Institucionalmente, tenemos un reconocimiento claro: somos una de las pocas profesiones que tiene una «reserva de mercado», y no lo digo sólo por tener la exclusividad sobre la emisión del informe social sino porque, en ASP normalmente se pide tener el título, no como en muchísimos puestos en las administraciones públicas, donde lo que habilita es la oposición, pudiendo presentarse profesionales de un abanico de disciplinas amplio (por ejemplo, en museos y bibliotecas) y de hecho, eso hace que, también, podamos dirigir un centro no social a la vez que otras disciplinas.
El trabajo social (en ASP) es, hoy, fundamental porque trabaja en el terreno relacional y comunitario, donde asesoramos y acompañamos: un papel que tiene un valor enorme y que dudo pueda hacer la IA.
Es reconocido en todo el mundo: cuando viajas al extranjero, cualquiera sabe y reconoce qué significa «social services / social worker».
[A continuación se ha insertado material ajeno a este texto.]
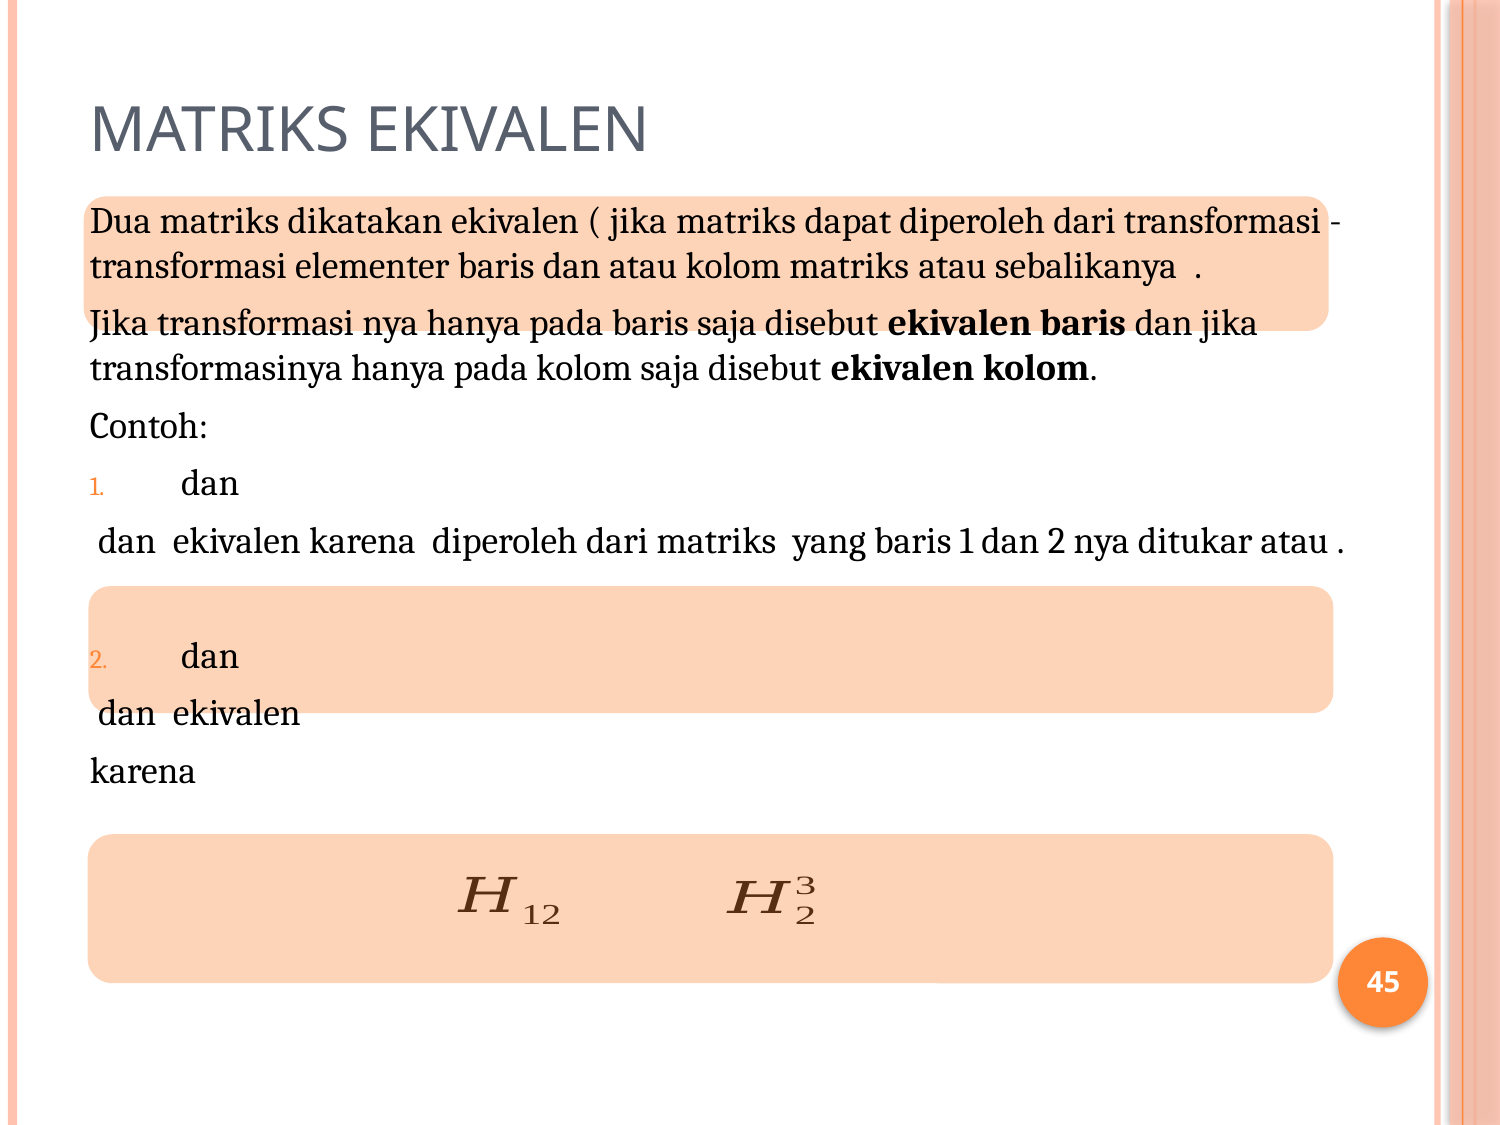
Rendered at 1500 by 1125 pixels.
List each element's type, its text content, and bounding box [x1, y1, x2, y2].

text_box [86, 584, 1336, 716]
text_box [81, 194, 1331, 334]
text_box [85, 832, 1336, 986]
slide_number 45 [1333, 940, 1434, 1027]
title Matriks Ekivalen [75, 0, 1300, 172]
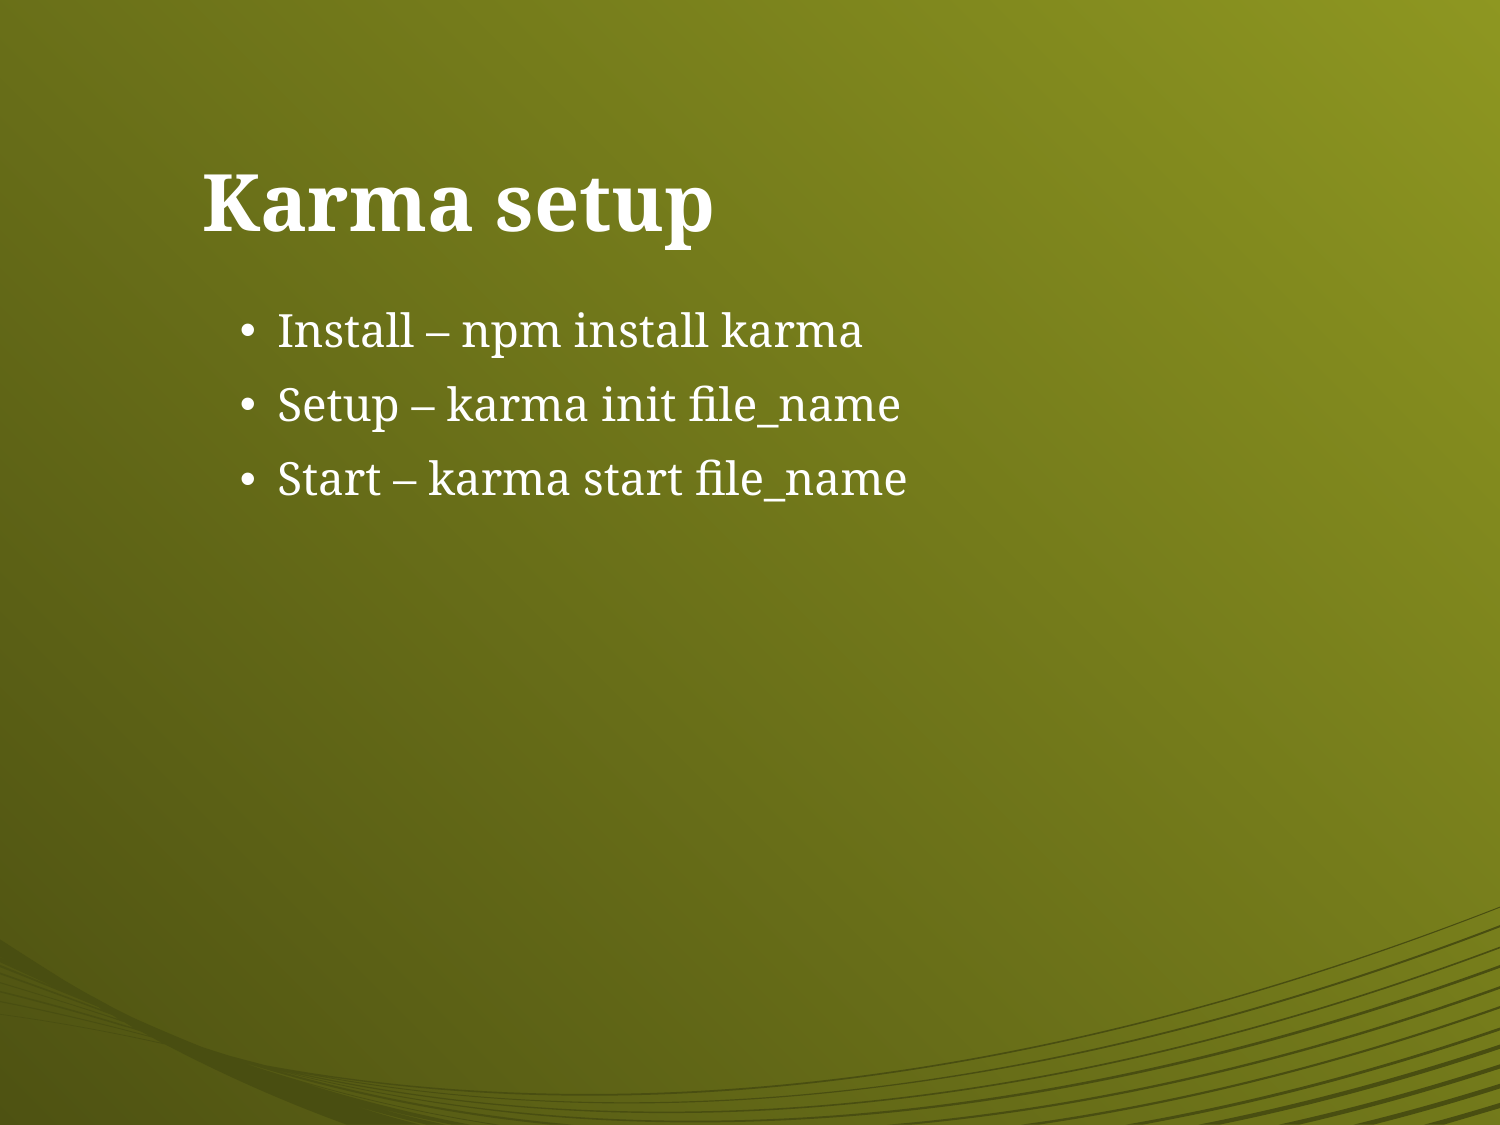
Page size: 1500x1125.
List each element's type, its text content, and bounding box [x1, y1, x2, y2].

list Install – npm install karma Setup – karma init file_name Start – karma start file_name [187, 299, 1313, 988]
title Karma setup [187, 65, 1313, 257]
Lejos de ser una profesión “no querida”, es necesaria, valiosa y respetada: en mi actual puesto pasan por mis manos felicitaciones (¡por registro!) vinculadas a la atención recibida por mis compañeras (también quejas, pero principalmente sobre los plazos o prestaciones); además, leo múltiples datos de encuestas de satisfacción que indican que somos una profesión valorada y con la que, de manera general, la población está muy, pero que muy, satisfecha.
Por eso, desde hace años me revuelvo contra esa narrativa que asocia la identidad profesional al malestar físico / emocional, que generaliza el sufrimiento individual como destino cuasi-inexorable de la profesión y que coloca las causas (y las posibles soluciones) fuera: me da una pereza máxima, que diría mi hija pequeña. Reconociendo (y afrontando) las dificultades, creo que tenemos mucho que hacer al respecto, y cada quién, desde su lugar, tiene una parte en ello. Al menos, de no dejarse llevar por ese relato.
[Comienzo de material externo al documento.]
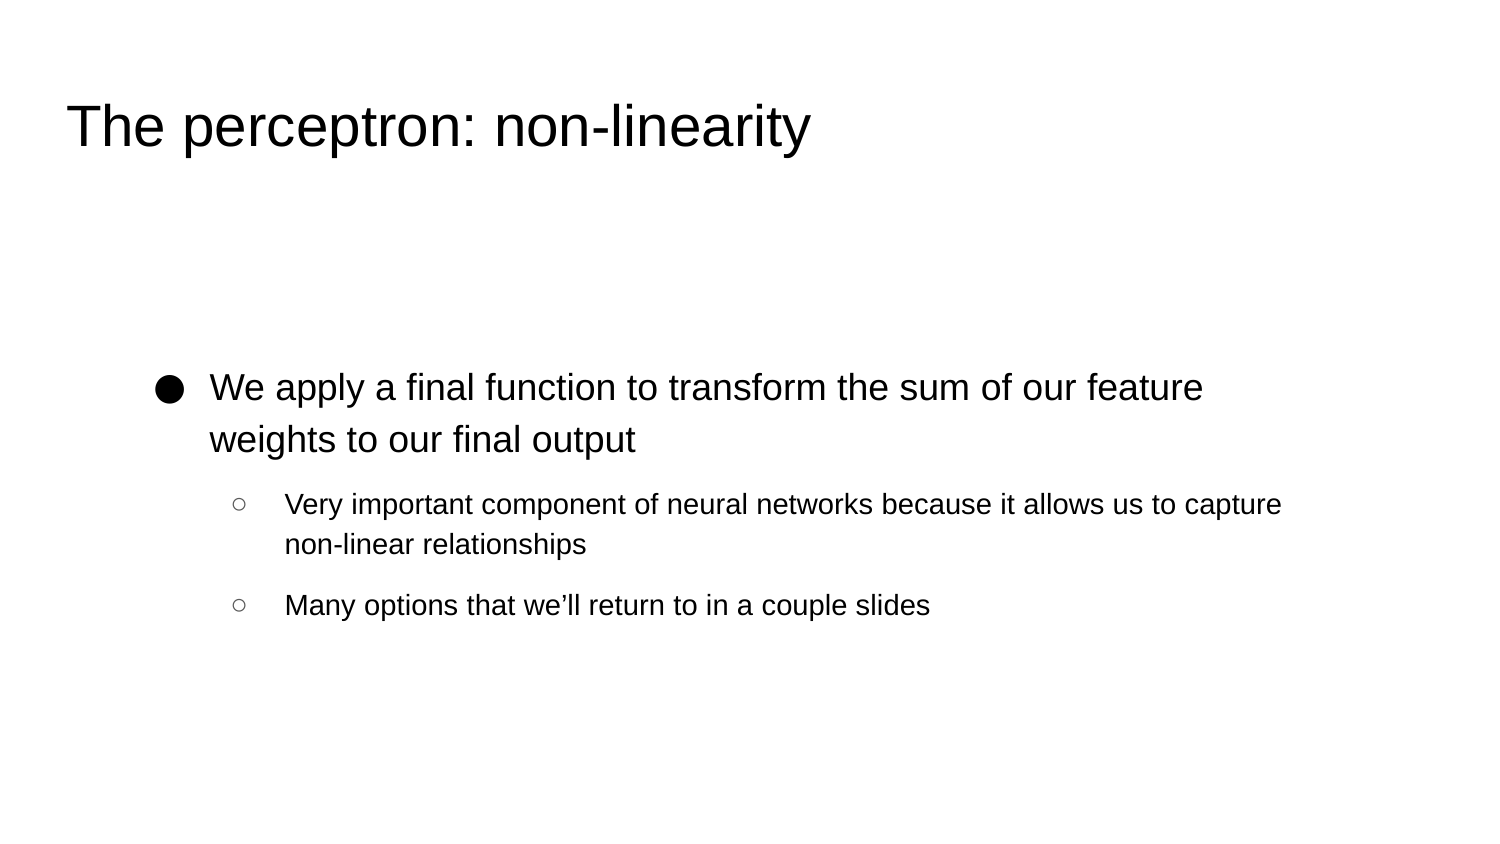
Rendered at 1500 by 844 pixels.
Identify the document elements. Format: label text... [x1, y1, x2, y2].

Por suerte, leo artículos/redes , y cuando puedo, suelo (lo recomiendo) participar en congresos / reuniones donde me encuentro con colegas que, lejos del victimismo crónico que a veces se proyecta en determinados foros, demuestran que tenemos una extraordinaria resiliencia ante las situaciones que hemos vivido. Y, lo mejor: me tropiezo con muchas compañeras/os que aceptan retos y disfrutan de ejercer esta profesión en los servicios sociales a pesar de la dificultades (como existen en todo sector). Felices y orgullosas de trabajar en los servicios sociales, vamos.
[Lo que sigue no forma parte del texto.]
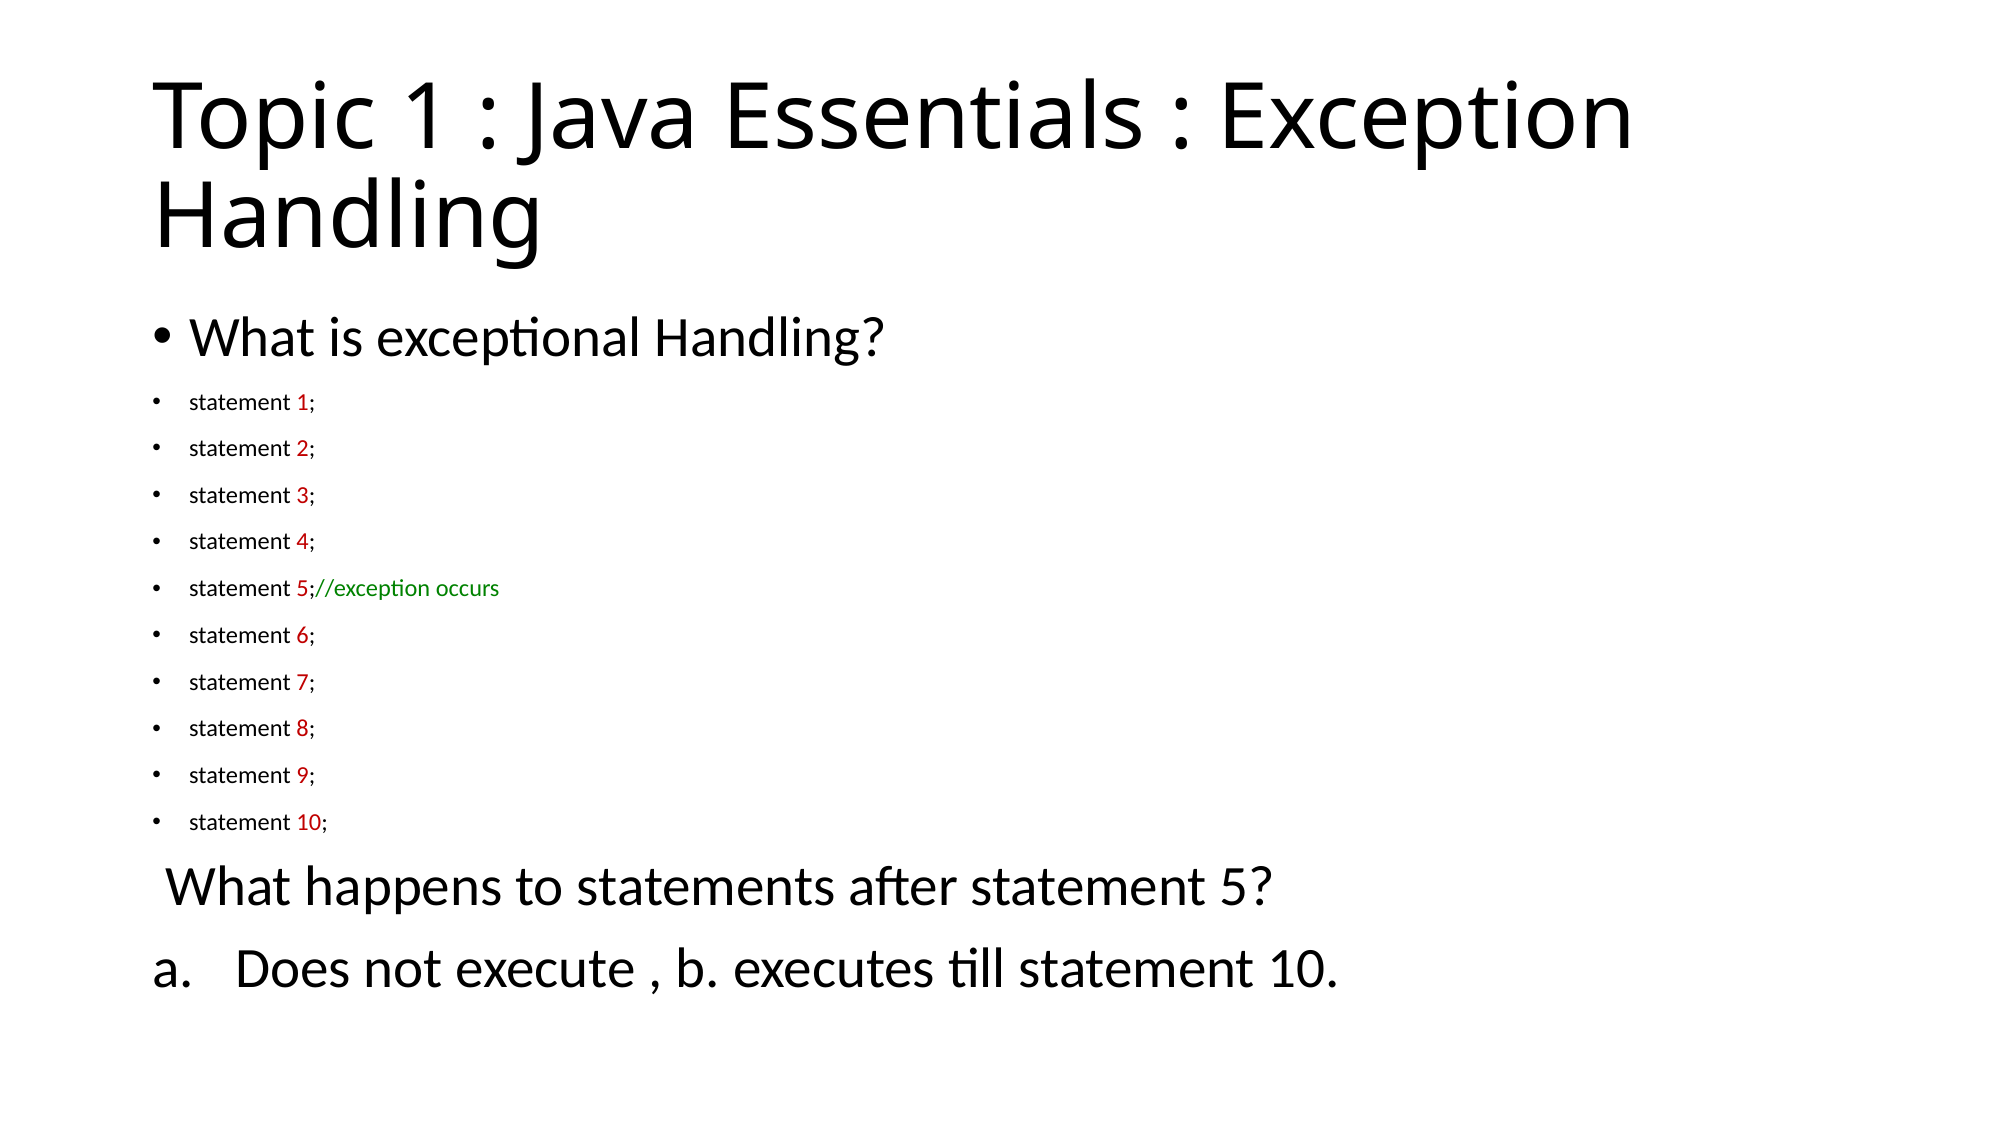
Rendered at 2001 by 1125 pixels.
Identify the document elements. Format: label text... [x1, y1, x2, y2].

Si se me permite dar un consejo, colegas que me leéis: alejaos del lado oscuro de la fuerza; analicemos, revisemos, organicemos, mejoremos, compartamos (y copiemos sin pudor las buenas experiencias), presumamos (tiene un efecto multiplicador) de los avances con orgullo, miremos a las personas que tenemos delante, a la realidad social y del sistema en el que estamos inmersos (y del que formamos parte), resituémonos, afrontemos el riesgo de proponer, remanguémonos y salgamos al encuentro con las personas, en sus hogares, edificios, entidades, barrios: donde el trabajo social es y tiene un papel imprescindible.
Exprimamos esta gran profesión ejercida en los servicios sociales: vivámosla con pasión.